Иногда я смутно слышал, какой-то голос, который около меня рыдал, и тогда я смолкал и прислушивался, и что-то начинало, как будто во мне просыпаться: но это продолжалось недолго.
Кто-то как будто хотел ко мне прорваться; кто-то мне очень близкий и дорогой, но что-то его удерживало, и я опять оставался один.
Но когда в этих картинах я увидел ее, — то я принялся так неистовствовать, и так кричать, что меня опять окружили злые духи. Недолго думая, они подхватили меня и помчались куда-то.
Сначала я видел свет солнца, но потом все делалось темней и темней и остался один мрак. Я все видел в этом мраке. Наконец мы опустились, т.е. лучше сказать меня опустили на какую-то землю. Я сразу ничего не мог понять: ни где я, ни что делается со мной. Под ногами у меня была земля, но я чувствовал, что она мертвая. Это трудно рассказать, но я именно чувствовал, что она была мертвая. На ней ничего не было, кроме каких-то костей. Над головой была как черная шапка, мрак кругом.
Меня окружали духи. Они карабкались по земле; другие тут же летали. Они скорее напоминали каких-то гадин, но не людей, и не духов. Они почему-то стонали, корчились, хохотали, что-то кричали, хотя их никто не обижал и не мучил; и они все это сами, добровольно проделывали. Скоро мне надоело все это, и я перестал смотреть на них и все они исчезли.
Вдруг, я оборачиваюсь и вижу, что передо мной, груда золота. Я очень обрадовался и сейчас же бросился к ней. Мне казалось, что если есть золото, значит — все есть. Но я увидел, что подойти к нему я не могу: передо мной пропасть, наполненная кровью. Тогда я разбежался желая перепрыгнуть и упал в эту пропасть.
Я почувствовал как я тону в крови; кровь заливала мой рот, нос, уши и при этом мои жертвы обхватывали меня и тянули глубже в это море крови.

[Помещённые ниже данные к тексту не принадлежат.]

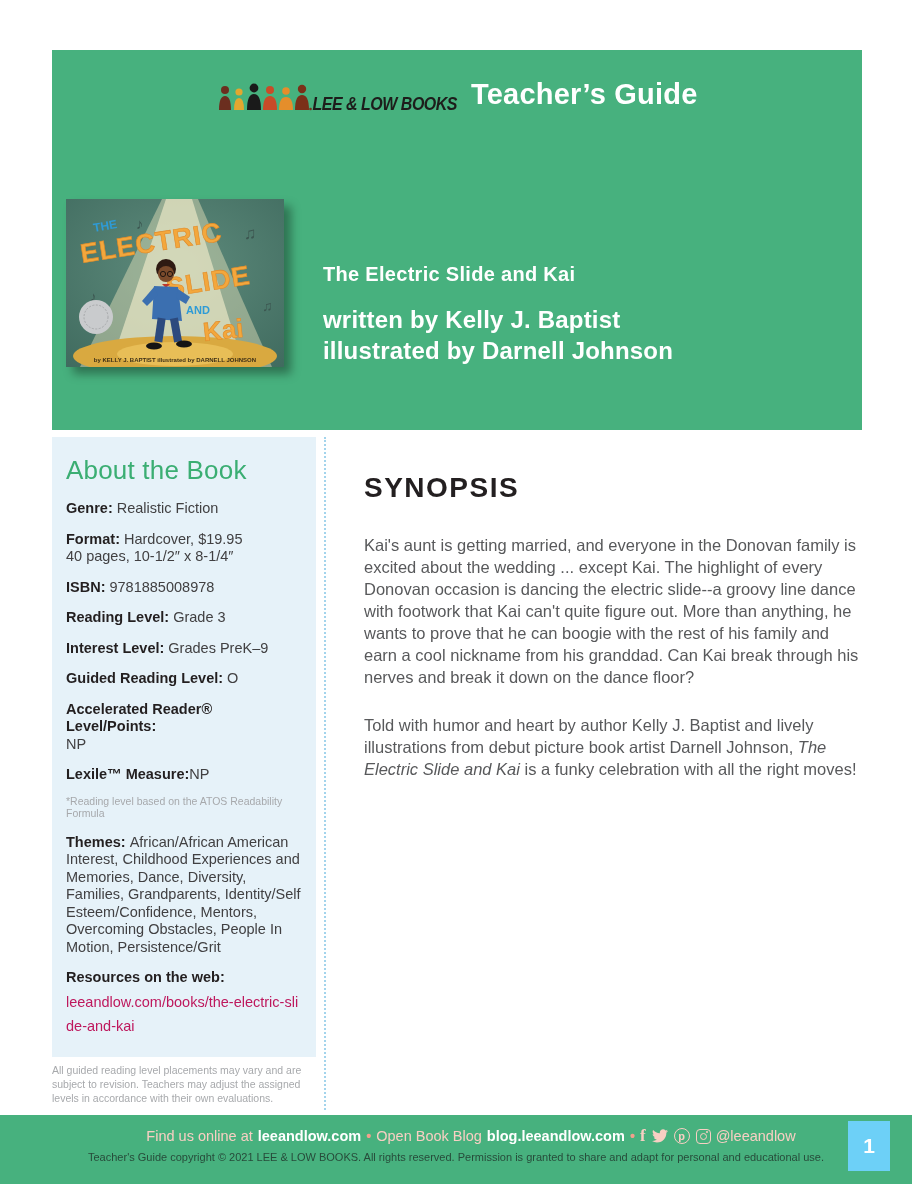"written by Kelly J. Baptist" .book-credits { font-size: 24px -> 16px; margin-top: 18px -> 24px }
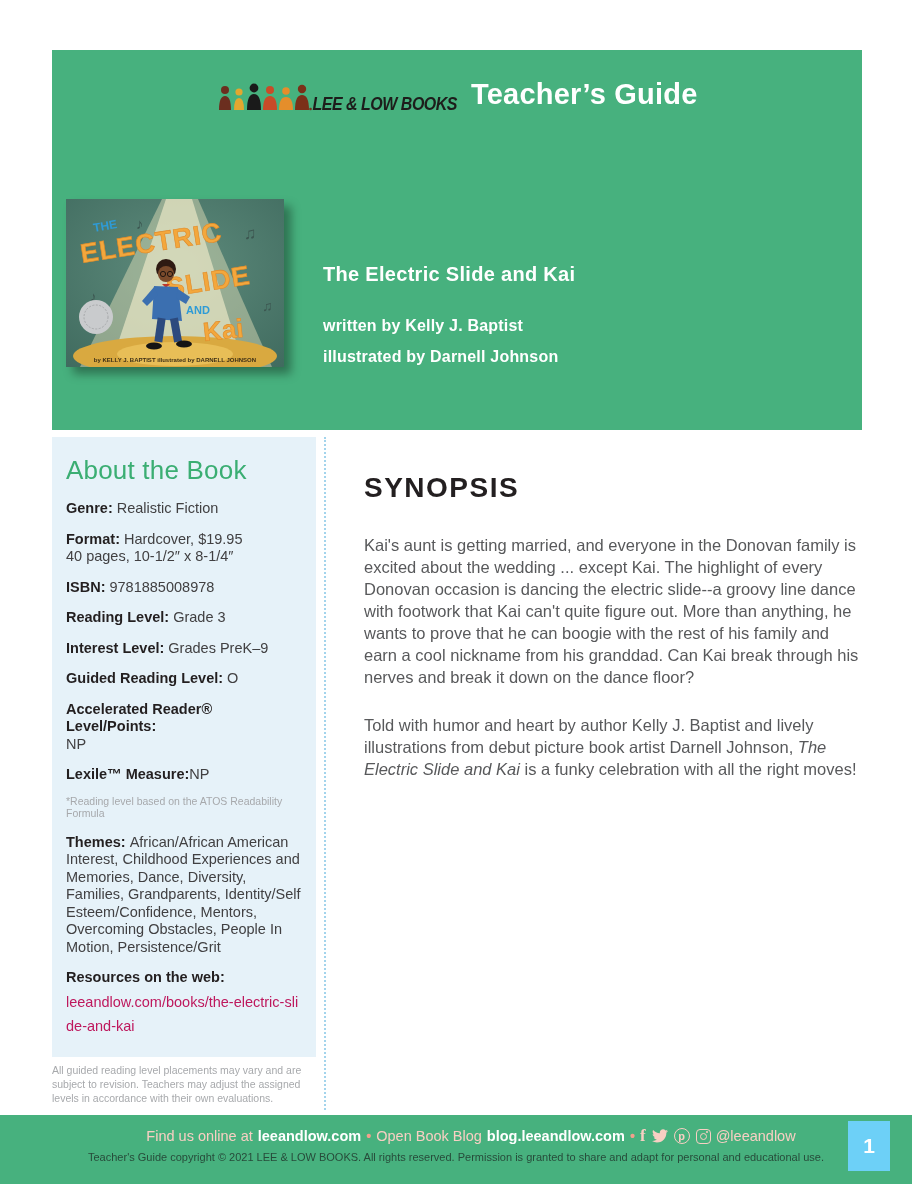"Kai's aunt is getting married," .syn-p { line-height: 22px -> 27px; text-decoration: none -> underline }
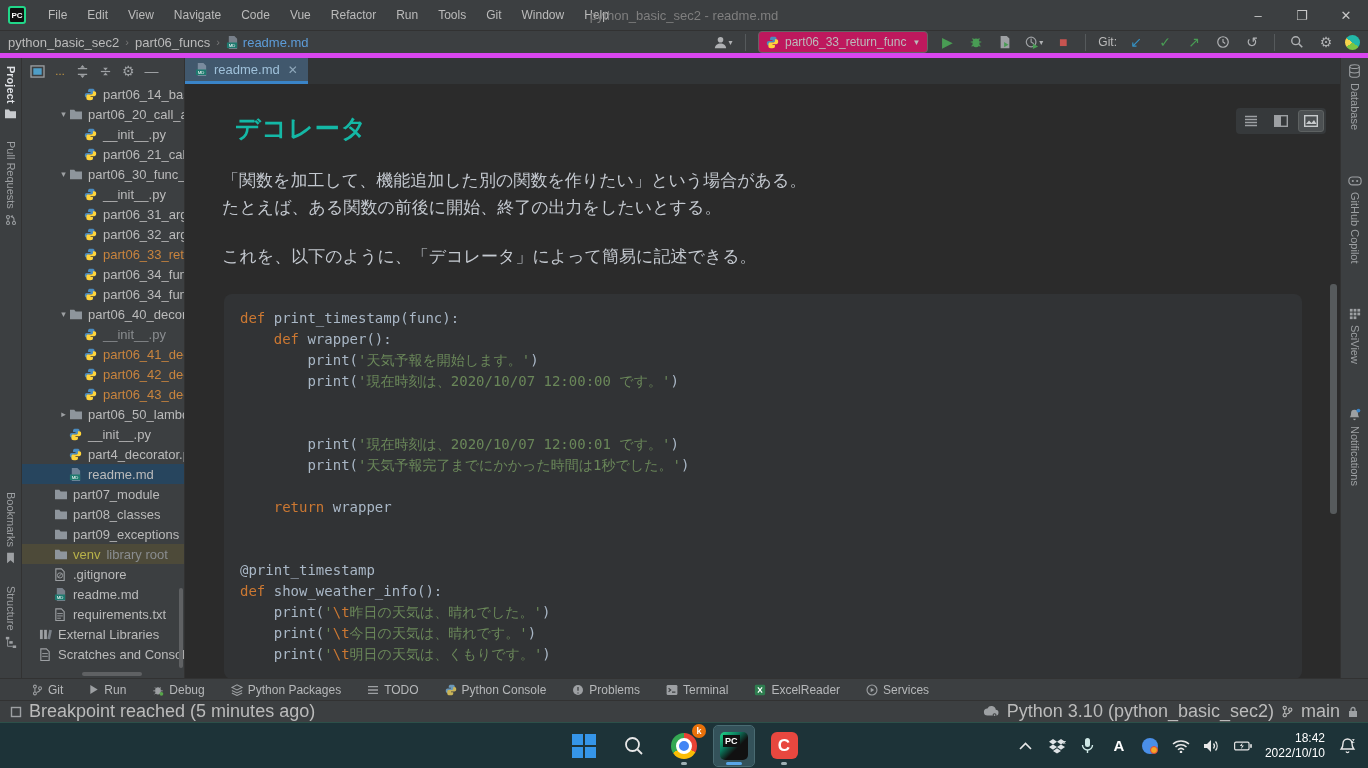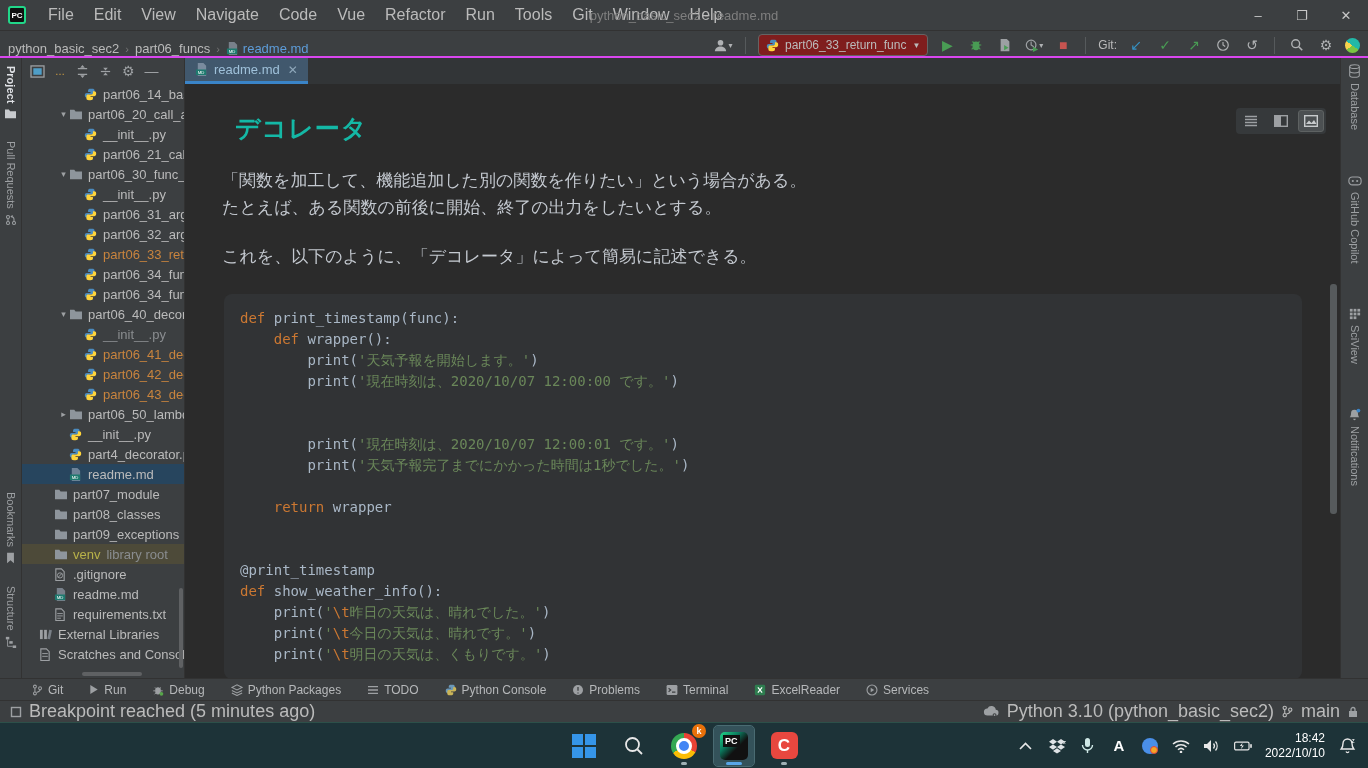"File" .menu-item { font-size: 16px -> 12px }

Вдруг я почувствовал, как кто-то меня взял за руку и вытащил. Это была она, моя богиня. Я бросился к ней, но она покачала головой; между ею и мной лежала змея, а она стала исчезать, a змея стала рассыпаться в золото. Я с алчностью хватал это золото и прятал его куда только мог; я даже пробовал его глотать, и все же его было много, очень много! Я чувствовал такую тяжесть, но все больше набирал его, и до тех пор набирал, пока падал от изнеможения.
Вдруг вижу: поодаль стоят роскошные столы со всевозможными яствами. Вино в дорогих кувшинах; мало того громадный фонтан из вина и наконец — целые водопады из самого моего любимого. Я жадно пил, без конца пил. Но в то именно время, когда я наслаждался вином, оно все мало помалу превращалось в кровь, a все яства — в человеческое мясо. Я с отвращением отворачивался от него, чувствовал страшное омерзение и невыносимую тошноту, но остановиться я уже не мог, я все продолжал и пить и есть все это. Но тут я опять увидал ее и стремглав бросался к ней.
Да, я видел ее всегда в белом и со страшной раной в груди; когда я только бросался к ней, выползала опять змея, а она исчезала. Иногда из земли подымалось что-то похожее на пар, и я уже увидел войну. Я убивал без конца, я рубил все, что мне ни попадалось, живого и мертвого, и вдруг меня провозглашали царем. Меня сажали на трон; кругом роскошнейший дворец, у меня легионы войск и я так счастлив, так счастлив, — у меня есть все, что мне надо; у меня даже тысячу раз больше, чем надо; опять стоят столы с яствами и вином, опять царские с-кровища, которым конца нет.
Но вдруг я замечаю, что мне подали не корону, но что это была змея. Я с ужасом отодвигался, бежал от нее, а она гналась за мной. И все вновь пропадало.
Опять я погружался в мрак, опять тьма страшная, непроглядная, ужасная,, заставляющая кровь стыть в жилах; опять она, такая блестящая, белая, предстает передо мной, и рана зияющая открыта в груди. Она садится далеко от меня и. я вижу, что горько плачет, ее слезы душат меня. Я начинаю осторожно подползать к ней, она все меня не замечает, но когда я подползал так близко, что мне казалось, я могу дотронуться до нее, то она исчезала, и опять я видел золотые горы, кули драгоценных камней, и так все без конца одно и то же.